While both return the title field for each item, the first commands returns the values as a string list while the second command wraps the string list back to an array. For further processing, the latter may be the more useful as it allows to use the transformed array.

Using jq’s built-in map function, this can also be written in a more readable way.

cat data.json | jq '.data.posts | map(.title)'

Functions / Filters

jq offers much more than simple filtering and has many powerful built-in functions that let you perform a variety of useful operations on JSON data. Most of these functions tend to mirror JavaScript functions and might feel familiar. Even better, you can also implement your own functions, if you want/need to. Thus the following section only covers the most common cases.

Array/object length

One of these handy functions for arrays and objects is the length function which can be used to return the length of an array or the number of properties of an object.

cat data.json | jq '.data.posts | length'

cat data.json | jq '.data.posts[1] | length'


Using sort, you can sort an array.

cat data.json | jq '.data.posts | map(.title) | sort'


Similar, using reverse, you can invert the order of an array.

cat data.json | jq '.data.posts | map(.title) | reverse'

Minimum / Maximum

The min and max functions, on the other hand, let you quickly find the minimum or maximum element of an array.

cat data.json | jq '.data.posts | map(.id) | min'

cat data.json | jq '.data.posts | map(.id) | max'


Using unique, you can generate an array with unique values of an array.
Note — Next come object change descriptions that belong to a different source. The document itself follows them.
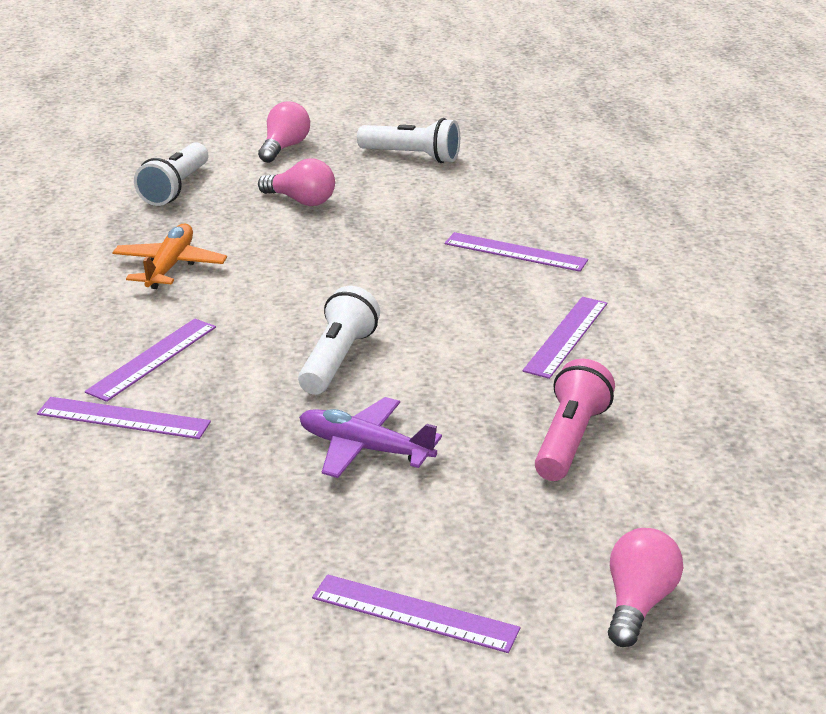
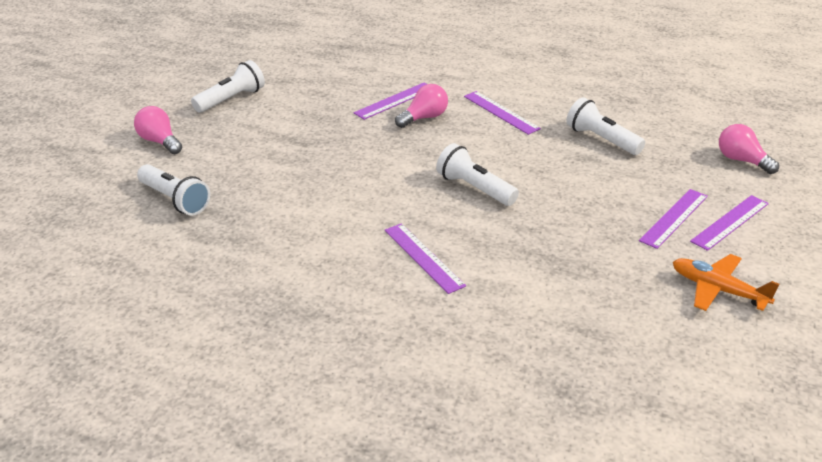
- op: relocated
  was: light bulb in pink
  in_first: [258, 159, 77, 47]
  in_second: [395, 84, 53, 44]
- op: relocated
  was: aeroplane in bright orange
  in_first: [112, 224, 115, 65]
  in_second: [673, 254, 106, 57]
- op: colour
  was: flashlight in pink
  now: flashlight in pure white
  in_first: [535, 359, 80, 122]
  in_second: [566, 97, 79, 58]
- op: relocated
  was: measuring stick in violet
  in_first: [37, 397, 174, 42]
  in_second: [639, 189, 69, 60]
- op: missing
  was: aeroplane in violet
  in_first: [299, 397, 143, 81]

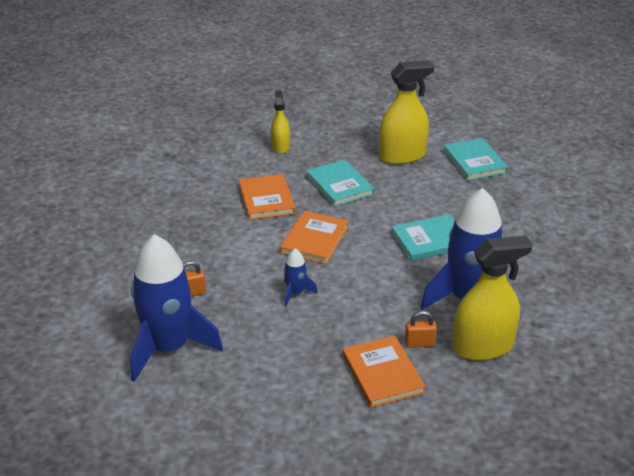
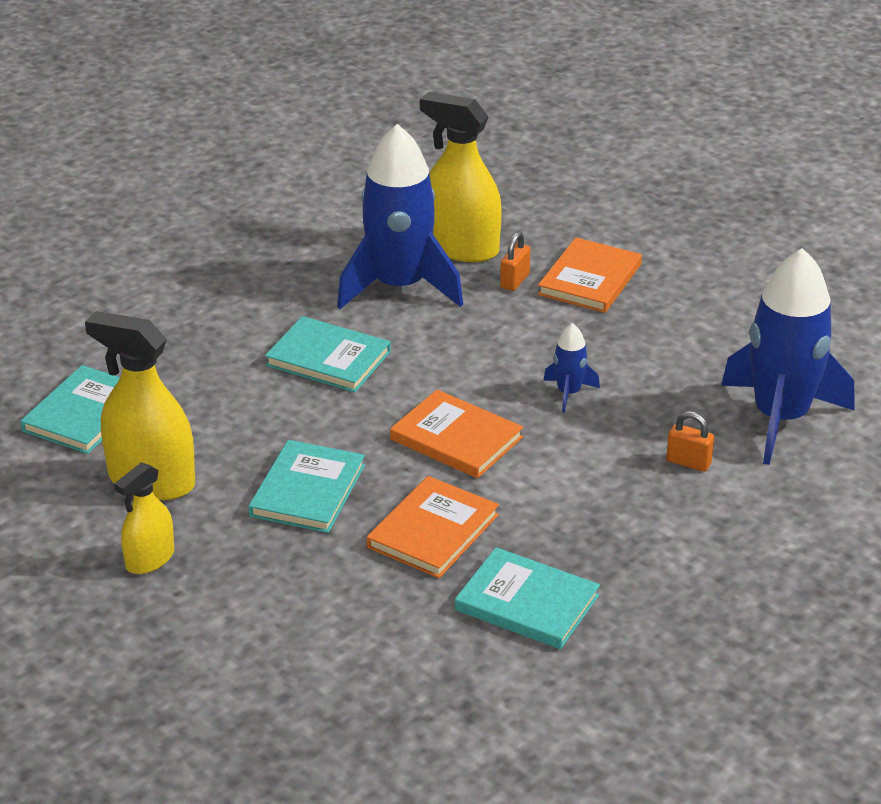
- op: relocated
  was: sprayer in golden
  in_first: [271, 90, 19, 64]
  in_second: [114, 462, 60, 112]
- op: spun
  was: hardcover in bright orange
  in_first: [280, 211, 69, 53]
  in_second: [390, 390, 133, 88]
  clockwise: 60
- op: spun
  was: small lock in bright orange
  in_first: [405, 311, 32, 37]
  in_second: [500, 232, 30, 59]
  clockwise: 75
- op: appeared
  now: hardcover in turquoise
  in_second: [455, 547, 145, 102]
cat data.json | jq '.data.posts | map(.author) | unique'

Joining lists

Using join, you can join an array to a string using a custom delimiter.

cat data.json | jq '.data.posts | map(.id) | join("/")'

Regular expressions

The test function lets you check whether an input matches a particular regular expression. The following example returns the value of the summary property of all posts with a title that end with the letter t.

cat data.json | jq '.data.posts[] | select(.title | test(".*t$")) | .summary'

Removing formatting (quotes, line breaks)

By default, jq returns JSON-ish results so they can be piped and processed by other commands or jq itself. In case you want to receive raw representations of values, the -r option in jq gives you raw strings.